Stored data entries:
=====
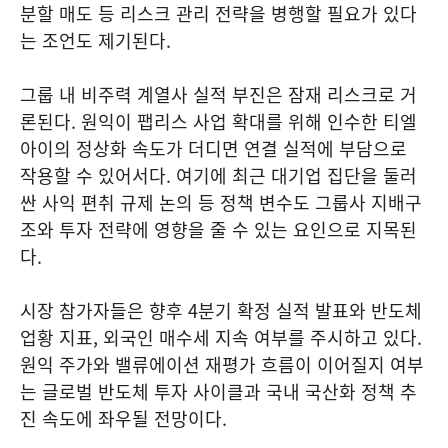
분할 매도 등 리스크 관리 전략을 병행할 필요가 있다
는 조언도 제기된다.
그룹 내 비주력 계열사 실적 부진은 잠재 리스크로 거
론된다. 원익이 팹리스 사업 확대를 위해 인수한 티엘
아이의 정상화 속도가 더디면 연결 실적에 부담으로
작용할 수 있어서다. 여기에 최근 대기업 집단을 둘러
싼 사익 편취 규제 논의 등 정책 변수도 그룹사 지배구
조와 투자 전략에 영향을 줄 수 있는 요인으로 지목된
다.
시장 참가자들은 향후 4분기 확정 실적 발표와 반도체
업황 지표, 외국인 매수세 지속 여부를 주시하고 있다.
원익 주가와 밸류에이션 재평가 흐름이 이어질지 여부
는 글로벌 반도체 투자 사이클과 국내 국산화 정책 추
진 속도에 좌우될 전망이다.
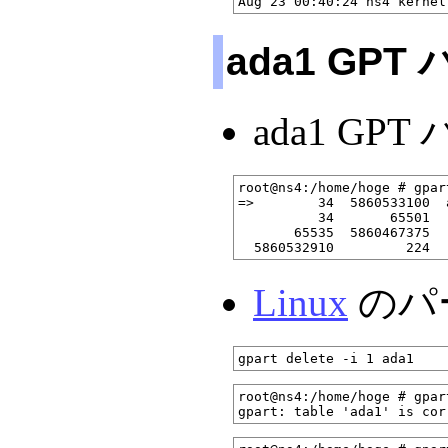
ada1 GP
ada1 G
root@ns4:/home/hoge # gpar
=>        34  5860533100  
          34       65501  
       65535  5860467375  
Linux
のパ
root@ns4:/home/hoge # gpar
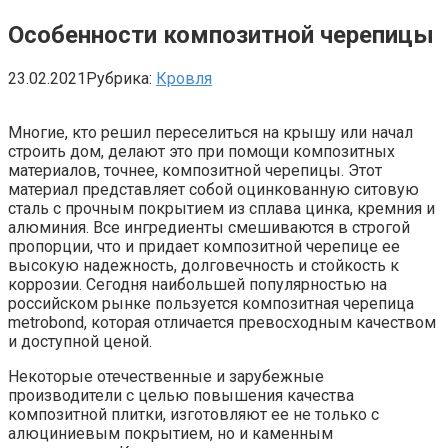
Особенности композитной черепицы
23.02.2021
Рубрика:
Кровля
Многие, кто решил переселиться на крышу или начал
строить дом, делают это при помощи композитных
материалов, точнее, композитной черепицы. Этот
материал представляет собой оцинкованную ситовую
сталь с прочным покрытием из сплава цинка, кремния и
алюминия. Все ингредиенты смешиваются в строгой
пропорции, что и придает композитной черепице ее
высокую надежность, долговечность и стойкость к
коррозии. Сегодня наибольшей популярностью на
российском рынке пользуется композитная черепица
metrobond, которая отличается превосходным качеством
и доступной ценой.
Некоторые отечественные и зарубежные
производители с целью повышения качества
композитной плитки, изготовляют ее не только с
алюциниевым покрытием, но и каменным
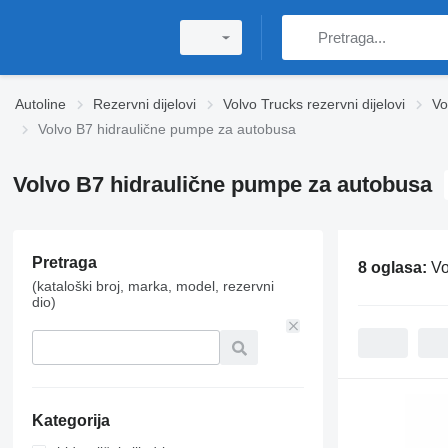
Autoline
Rezervni dijelovi
Volvo Trucks rezervni dijelovi
Vo
Volvo B7 hidraulične pumpe za autobusa
Volvo B7 hidraulične pumpe za autobusa
Pretraga
8 oglasa:
Vo
(kataloški broj, marka, model, rezervni
dio)
Kategorija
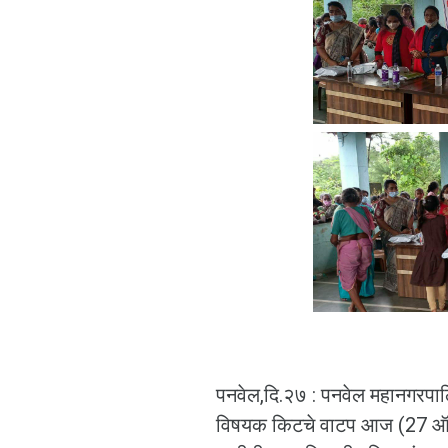
पनवेल,दि.२७ : पनवेल महानगरपाल
विषयक किटचे वाटप आज (27 ऑग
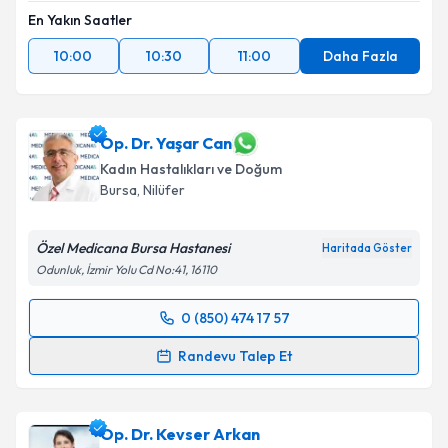
En Yakın Saatler
10:00
10:30
11:00
Daha Fazla
Op. Dr. Yaşar Can
Kadın Hastalıkları ve Doğum
Bursa
, Nilüfer
Özel Medicana Bursa Hastanesi
Haritada Göster
Odunluk, İzmir Yolu Cd No:41, 16110
0 (850) 474 17 57
Randevu Takvimi Talebi
Randevu Talep Et
Op. Dr. Yaşar Can
için randevu takvimi talebi
oluşturun. Size bu uzmandan randevu almanız için bir
Op. Dr. Kevser Arkan
takvim hazırlandığında e-posta ile bilgilendireceğiz.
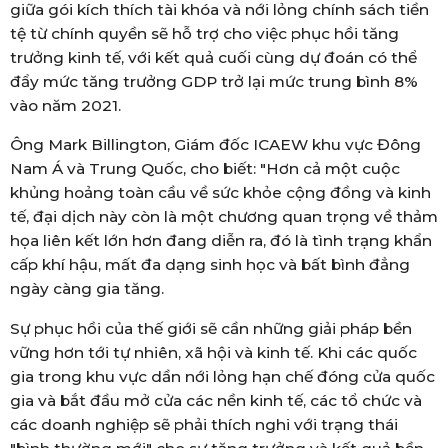
giữa gói kích thích tài khóa và nới lỏng chính sách tiền
tệ từ chính quyền sẽ hỗ trợ cho việc phục hồi tăng
trưởng kinh tế, với kết quả cuối cùng dự đoán có thể
đẩy mức tăng trưởng GDP trở lại mức trung bình 8%
vào năm 2021.
Ông Mark Billington, Giám đốc ICAEW khu vực Đông
Nam Á và Trung Quốc, cho biết: "Hơn cả một cuộc
khủng hoảng toàn cầu về sức khỏe cộng đồng và kinh
tế, đại dịch này còn là một chương quan trọng về thảm
họa liên kết lớn hơn đang diễn ra, đó là tình trạng khẩn
cấp khí hậu, mất đa dạng sinh học và bất bình đẳng
ngày càng gia tăng.
Sự phục hồi của thế giới sẽ cần những giải pháp bền
vững hơn tới tự nhiên, xã hội và kinh tế. Khi các quốc
gia trong khu vực dần nới lỏng hạn chế đóng cửa quốc
gia và bắt đầu mở cửa các nền kinh tế, các tổ chức và
các doanh nghiệp sẽ phải thích nghi với trạng thái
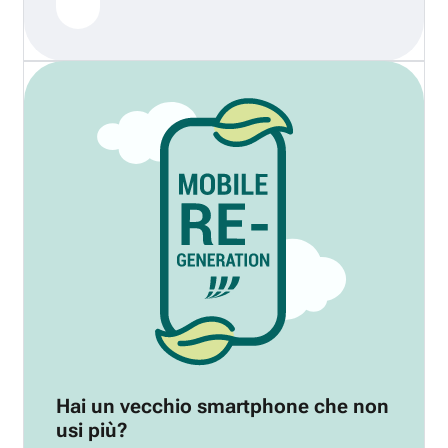
Hai un vecchio smartphone che non
usi più?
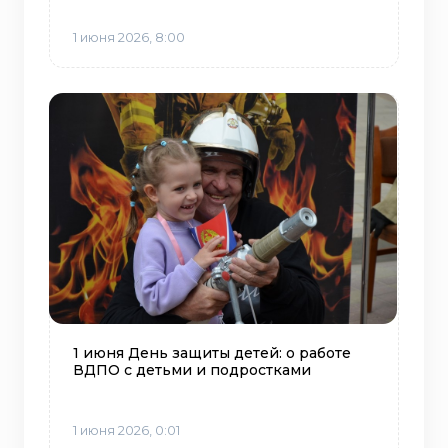
1 июня 2026, 8:00
1 июня День защиты детей: о работе
ВДПО с детьми и подростками
1 июня 2026, 0:01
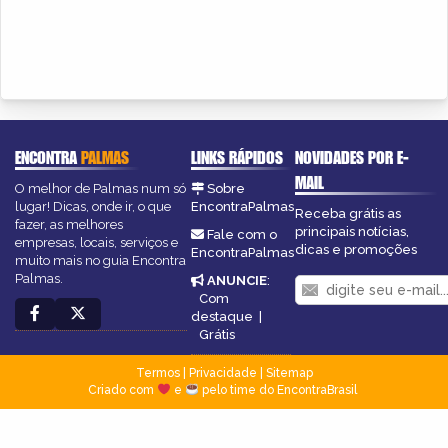
ENCONTRA
PALMAS
LINKS RÁPIDOS
NOVIDADES POR E-
MAIL
O melhor de Palmas num só
Sobre
lugar! Dicas, onde ir, o que
EncontraPalmas
Receba grátis as
fazer, as melhores
principais notícias,
Fale com o
empresas, locais, serviços e
dicas e promoções
EncontraPalmas
muito mais no guia Encontra
Palmas.
ANUNCIE
:
Com
destaque
|
Grátis
Termos
|
Privacidade
|
Sitemap
Criado com
e
pelo time do EncontraBrasil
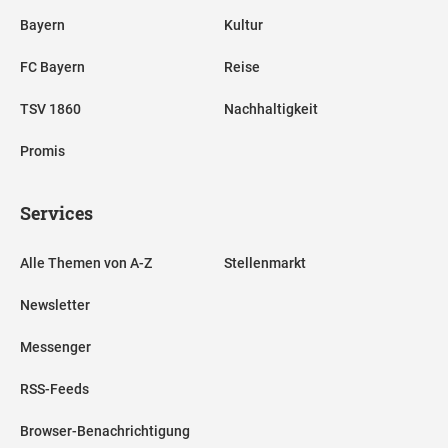
Bayern
Kultur
FC Bayern
Reise
TSV 1860
Nachhaltigkeit
Promis
Services
Alle Themen von A-Z
Stellenmarkt
Newsletter
Messenger
RSS-Feeds
Browser-Benachrichtigung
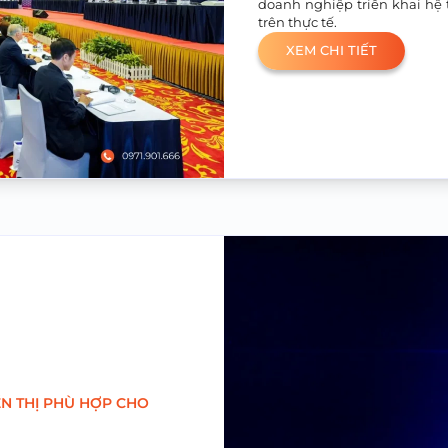
doanh nghiệp triển khai hệ
trên thực tế.
XEM CHI TIẾT
ỂN THỊ PHÙ HỢP CHO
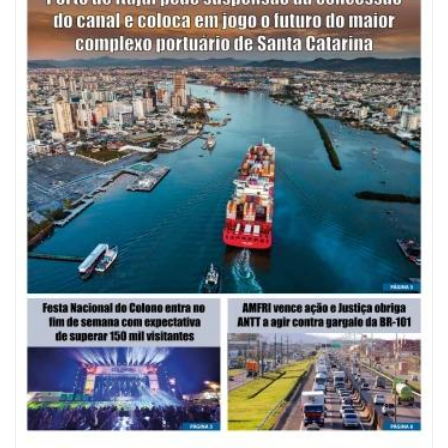
07/08/2026 | 07:00
Saúde de BC promove mutirão de DIU e Implanon na UBS Municípios
neste sábado
BALNEÁRIO CAMBORIÚ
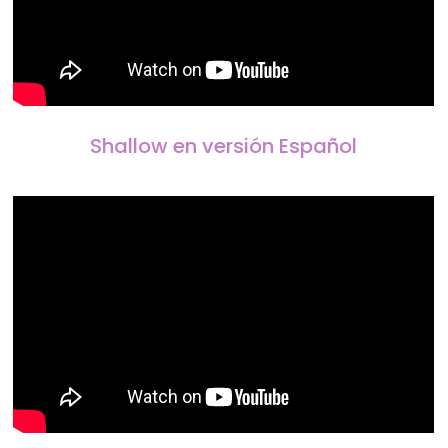
Shallow en versión Español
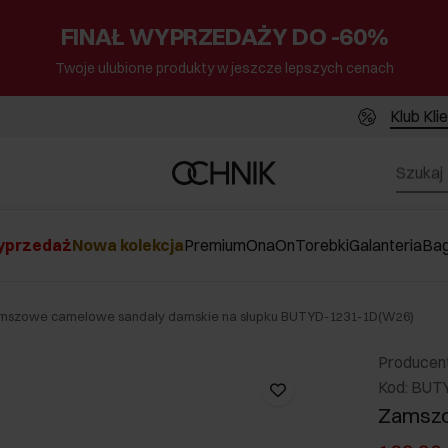
FINAŁ WYPRZEDAŻY DO -60%
Twoje ulubione produkty w jeszcze lepszych cenach
Klub Kli
przedaż
Nowa kolekcja
Premium
Ona
On
Torebki
Galanteria
Ba
mszowe camelowe sandały damskie na słupku BUTYD-1231-1D(W26)
Producen
Kod: BUT
Zamszo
=====
_What is required_
Please output the text read from every row above, unchanged and in the same order, leaving the pictures out of your answer.

_Answer below_
분할 매도 등 리스크 관리 전략을 병행할 필요가 있다
는 조언도 제기된다.
그룹 내 비주력 계열사 실적 부진은 잠재 리스크로 거
론된다. 원익이 팹리스 사업 확대를 위해 인수한 티엘
아이의 정상화 속도가 더디면 연결 실적에 부담으로
작용할 수 있어서다. 여기에 최근 대기업 집단을 둘러
싼 사익 편취 규제 논의 등 정책 변수도 그룹사 지배구
조와 투자 전략에 영향을 줄 수 있는 요인으로 지목된
다.
시장 참가자들은 향후 4분기 확정 실적 발표와 반도체
업황 지표, 외국인 매수세 지속 여부를 주시하고 있다.
원익 주가와 밸류에이션 재평가 흐름이 이어질지 여부
는 글로벌 반도체 투자 사이클과 국내 국산화 정책 추
진 속도에 좌우될 전망이다.
ada1 GP
ada1 G
root@ns4:/home/hoge # gpar
=>        34  5860533100  
          34       65501  
       65535  5860467375  
Linux
のパ
root@ns4:/home/hoge # gpar
Особенности композитной черепицы
23.02.2021
Рубрика:
Кровля
Многие, кто решил переселиться на крышу или начал
строить дом, делают это при помощи композитных
материалов, точнее, композитной черепицы. Этот
материал представляет собой оцинкованную ситовую
сталь с прочным покрытием из сплава цинка, кремния и
алюминия. Все ингредиенты смешиваются в строгой
пропорции, что и придает композитной черепице ее
высокую надежность, долговечность и стойкость к
коррозии. Сегодня наибольшей популярностью на
российском рынке пользуется композитная черепица
metrobond, которая отличается превосходным качеством
и доступной ценой.
Некоторые отечественные и зарубежные
производители с целью повышения качества
композитной плитки, изготовляют ее не только с
алюциниевым покрытием, но и каменным
Autoline
Rezervni dijelovi
Volvo Trucks rezervni dijelovi
Vo
Volvo B7 hidraulične pumpe za autobusa
Volvo B7 hidraulične pumpe za autobusa
Pretraga
8 oglasa:
Vo
(kataloški broj, marka, model, rezervni
dio)
Kategorija
पनवेल,दि.२७ : पनवेल महानगरपाल
विषयक किटचे वाटप आज (27 ऑग
En Yakın Saatler
10:00
10:30
11:00
Daha Fazla
Op. Dr. Yaşar Can
Kadın Hastalıkları ve Doğum
Bursa
, Nilüfer
Özel Medicana Bursa Hastanesi
Haritada Göster
Odunluk, İzmir Yolu Cd No:41, 16110
0 (850) 474 17 57
Randevu Takvimi Talebi
Randevu Talep Et
Op. Dr. Yaşar Can
için randevu takvimi talebi
oluşturun. Size bu uzmandan randevu almanız için bir
Op. Dr. Kevser Arkan
takvim hazırlandığında e-posta ile bilgilendireceğiz.
giữa gói kích thích tài khóa và nới lỏng chính sách tiền
tệ từ chính quyền sẽ hỗ trợ cho việc phục hồi tăng
trưởng kinh tế, với kết quả cuối cùng dự đoán có thể
đẩy mức tăng trưởng GDP trở lại mức trung bình 8%
vào năm 2021.
Ông Mark Billington, Giám đốc ICAEW khu vực Đông
Nam Á và Trung Quốc, cho biết: "Hơn cả một cuộc
khủng hoảng toàn cầu về sức khỏe cộng đồng và kinh
tế, đại dịch này còn là một chương quan trọng về thảm
họa liên kết lớn hơn đang diễn ra, đó là tình trạng khẩn
cấp khí hậu, mất đa dạng sinh học và bất bình đẳng
ngày càng gia tăng.
Sự phục hồi của thế giới sẽ cần những giải pháp bền
vững hơn tới tự nhiên, xã hội và kinh tế. Khi các quốc
gia trong khu vực dần nới lỏng hạn chế đóng cửa quốc
gia và bắt đầu mở cửa các nền kinh tế, các tổ chức và
các doanh nghiệp sẽ phải thích nghi với trạng thái
Hai un vecchio smartphone che non
usi più?
1 июня 2026, 8:00
1 июня День защиты детей: о работе
ВДПО с детьми и подростками
1 июня 2026, 0:01
ENCONTRA
PALMAS
LINKS RÁPIDOS
NOVIDADES POR E-
MAIL
O melhor de Palmas num só
Sobre
lugar! Dicas, onde ir, o que
EncontraPalmas
Receba grátis as
fazer, as melhores
principais notícias,
Fale com o
empresas, locais, serviços e
dicas e promoções
EncontraPalmas
muito mais no guia Encontra
Palmas.
ANUNCIE
:
Com
destaque
|
Grátis
Termos
|
Privacidade
|
Sitemap
Criado com
e
pelo time do EncontraBrasil
Bayern
Kultur
FC Bayern
Reise
TSV 1860
Nachhaltigkeit
Promis
Services
Alle Themen von A-Z
Stellenmarkt
Newsletter
Messenger
RSS-Feeds
Browser-Benachrichtigung
doanh nghiệp triển khai hệ
trên thực tế.
XEM CHI TIẾT
ỂN THỊ PHÙ HỢP CHO
07/08/2026 | 07:00
Saúde de BC promove mutirão de DIU e Implanon na UBS Municípios
neste sábado
BALNEÁRIO CAMBORIÚ
Shallow en versión Español
FINAŁ WYPRZEDAŻY DO -60%
Twoje ulubione produkty w jeszcze lepszych cenach
Klub Kli
przedaż
Nowa kolekcja
Premium
Ona
On
Torebki
Galanteria
Ba
mszowe camelowe sandały damskie na słupku BUTYD-1231-1D(W26)
Producen
Kod: BUT
Zamszo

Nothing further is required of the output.